‘Not Anti-India Propaganda’: Babones Tells News18 BBC Series Against UK PM Rishi Sunak, Not Modi
‘Not Anti-India Propaganda’: Babones Tells News18 BBC Series Against UK PM Rishi Sunak, Not Modi
Babones told News18 if the BBC documentary were anti-India or anti-Modi, it would have been leaked during the election campaign. Someone in the foreign service office in the UK decided when the UK get its first Hindu PM, they will bring down the government, he added

Amidst the entire furore over BBC’s two-part documentary titled ‘India: The Modi Question’, with its portrayal of the 2002 Gujarat riots and its subsequent block in India, Sydney University professor and sociologist Salvatore Babones believes the show was not to target India or Prime Minister Narendra Modi but the first Hindu PM of the UK, Rishi Sunak.

“It’s not exactly anti-India propaganda,” Babones told exclusively to CNN-News18.

“This is what I mention in my new article ‘Unholy Alliance’ as well. It’s a strange alliance between Christian missionaries and international Islamists and global human rights infrastructure. This documentary is based on the report that came out of the British High Commission that they haven’t released, that was leaked, immediately after Rishi Sunak became the first Hindu PM of the UK. I strongly suspect that leak was motivated by anti-Hinduism not by anti-India agenda,” he said.

He further said, “If it (documentary) were anti-India or anti-Modi, it would have been leaked during the election campaign. The foreign service office in the UK, we have accounts that it is riddled with anti-semitism and anti-Hinduism for decades, this is not new. Foreign service in the UK, someone in the office decided that when the UK got its first Hindu PM, they were hoping to bring down the government.”

“This is about Sunak, not about Modi,” he stressed.

“Why did someone in the foreign office leak the 2002 report now? What’s the motivation here? I think it was more to do with the anti-Hindu violence in Leicester and the arrival of a Hindu PM. There is a strong Islamist bench in the foreign office in the UK. Otherwise, it would have been leaked in 2014, 2019 or 2024,” he further said.

The Sydney University professor, who is very popular in India now for his views on intellectual bias against India, especially overseas, was also critical of the way the Indian government reacted to the BBC documentary. While India did not ban the series itself, it did block the circulation of its links online. Soon after, the BBC India offices were also surveyed by the income tax department for alleged tax fraud.

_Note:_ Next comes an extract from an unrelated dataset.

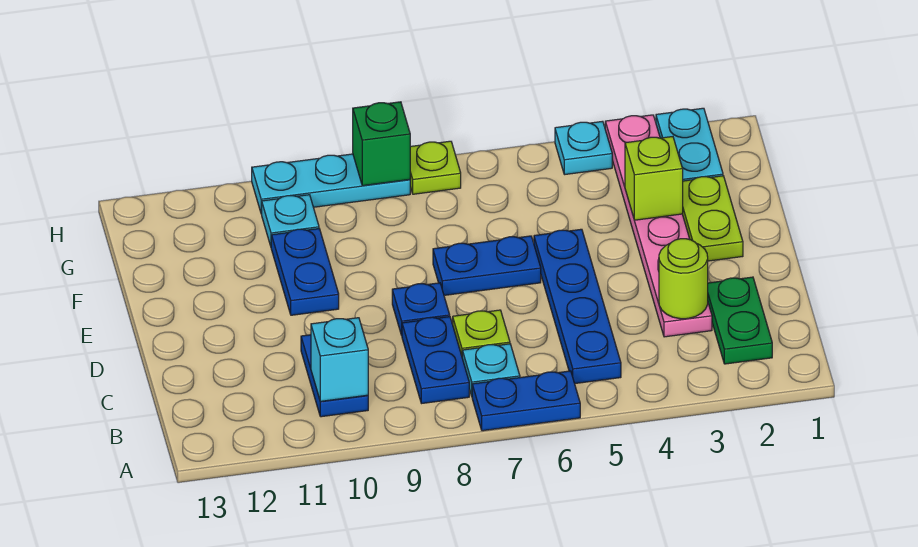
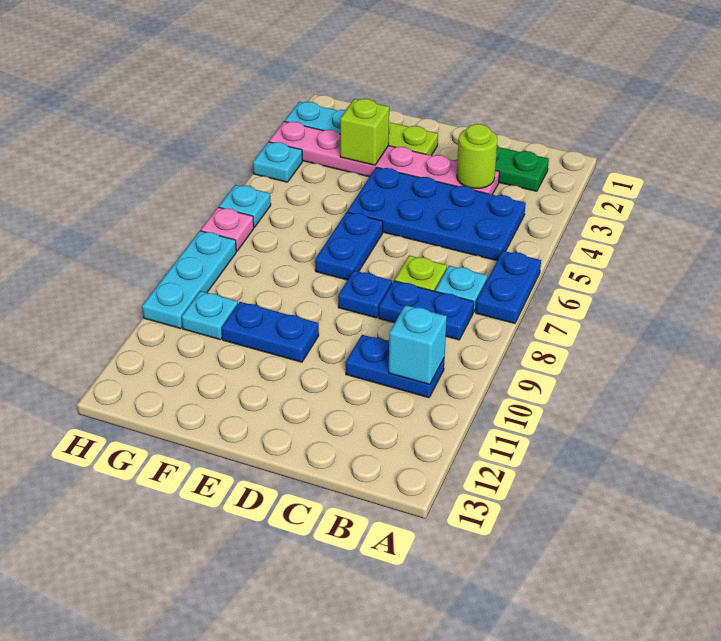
blue plate B5:E5 level 1 -> blue plate B4:E5 level 1
none -> cyan plate H6 level 1
lime plate H7 level 1 -> pink plate H7 level 1
green brick H8 level 2 -> none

“It does make India look bad, it makes it very difficult to defend media freedom in India, but I believe it was done under Indian laws. India has its own laws and its own approach. But from a public perception and diplomacy point of view, it would have been much better for India to just take it on the chin, argue against it, but let it be shown. That said, everyone is political, so just as opposition to the BJP often thrives as anti-India narrative in the west, the BJP’s own electoral calculations seem to drive it to the direction that makes it look bad in the west. I’m sure from the BJP’s perspective, attacking the BBC, probably, they saw it as an opportunity for electoral gain,” he explained.